To excel at basketball, volleyball, football and basebal, you need to be able to jump well. Even in daily life, you might find yourself jumping on occasion to reach for a tree branch or catch a flying disk in the park. This skill takes strength, coordination and power all rolled into one. Running stairs is a high-intensity activity that not only burns calories but can also improve your hops.
Mechanics Behind Jumping
Jumping involves multiple movement patterns with the joints in the lower body, such as hip flexion and extension, and knee flexion and extension. Hip flexion takes place when you move your thigh toward your stomach. Hip extension takes place when you move your thigh backward. Knee flexion takes place when you bend your knee and move your heel backward, and knee extension takes place when you straighten your leg. This requires you to use major muscles like the glutes, quadriceps and hamstrings. Running the stairs involves progressive upward stepping with the legs. This in turn strengthens all the leg muscles, so it does in fact help with jumping ability.
The weight of the body alone provides good resistance to get an initial muscle-building effect with stair running. After regular bouts of training, your body will quickly adapt to this stress and you will not make any further progress. This is where added resistance comes into play. By wearing a weighted vest for example, your weight will increase, and this will tax your muscles with more emphasis. You also have the option of strapping on ankle weights or holding dumbbells in your hands. This will place more work on your upper body muscles as well.
Calf Muscle Trick
The calf muscles, which consist of the gastrocnemius and soleus, sit on the back of the lower legs and produce a motion called plantar flexion. This takes place when you point your toes downward. Strong calves are paramount for getting a burst of power off the ground during jumping. You automatically work the calves when running up stairs, and by running on your tiptoes, you can increase the effect.
Stepping Up Multiple Steps
Stepping on every step allows you to move up a staircase at a rapid pace. By slowing down and stepping up every two steps, you will work your muscles with more emphasis. Stretching your leg out farther is similar to doing a lunge exercise on the ground. The difference is, you are performing it at an inclined angle so your muscles have to work harder.

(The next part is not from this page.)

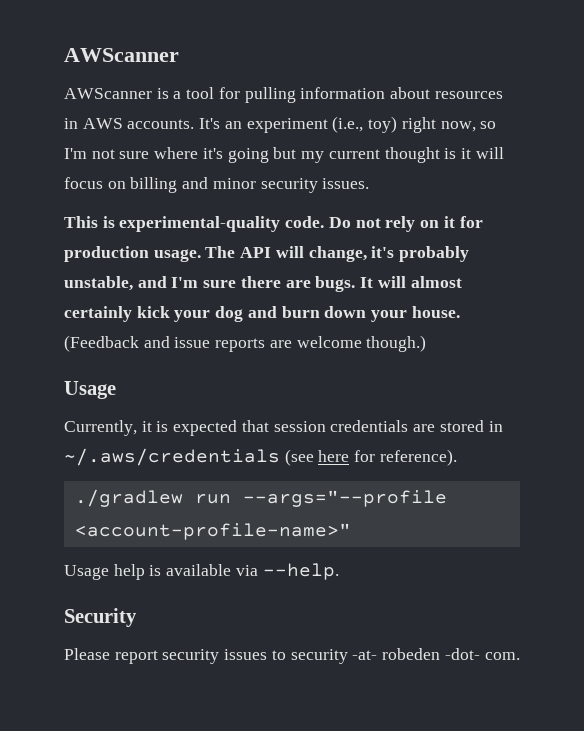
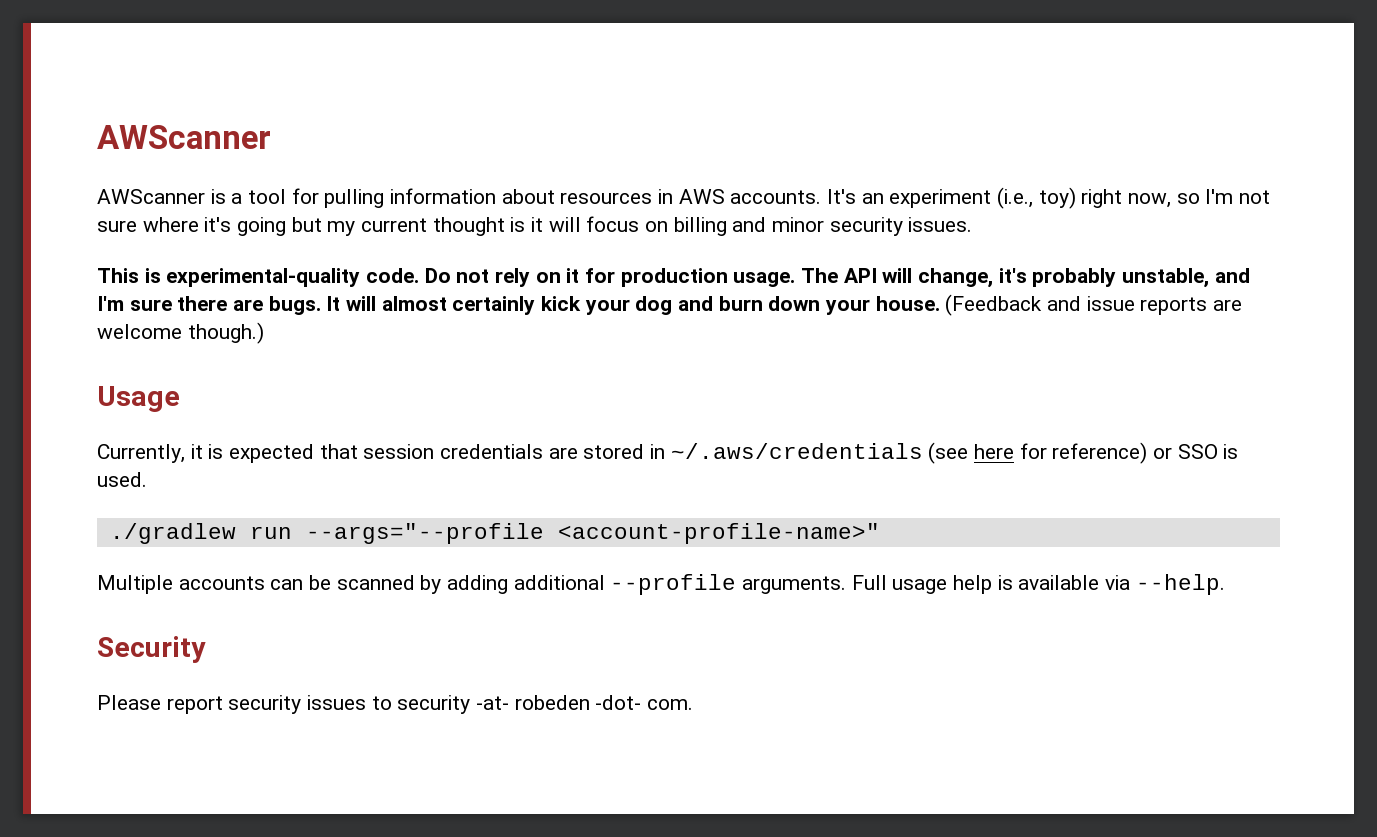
[379,449,457,466] reference). -> [1052,442,1239,464] [97,472,147,487] reference) or SSO is used.
[64,565,109,580] Usage -> [97,574,948,595] Multiple accounts can be scanned by adding additional --profile arguments. Full usage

Plyometrics involve a slow lengthening of a muscle, followed by a fast, explosive movement. This type of training is at the cornerstone of workouts to improve vertical jump. For stair runs, you have multiple plyometric exercises to choose from. For example, instead of running up the stairs normally, hop up them. Include variations like hops on two feet, hops on every other step, single-foot hops and hopping as many steps as possible with each jump.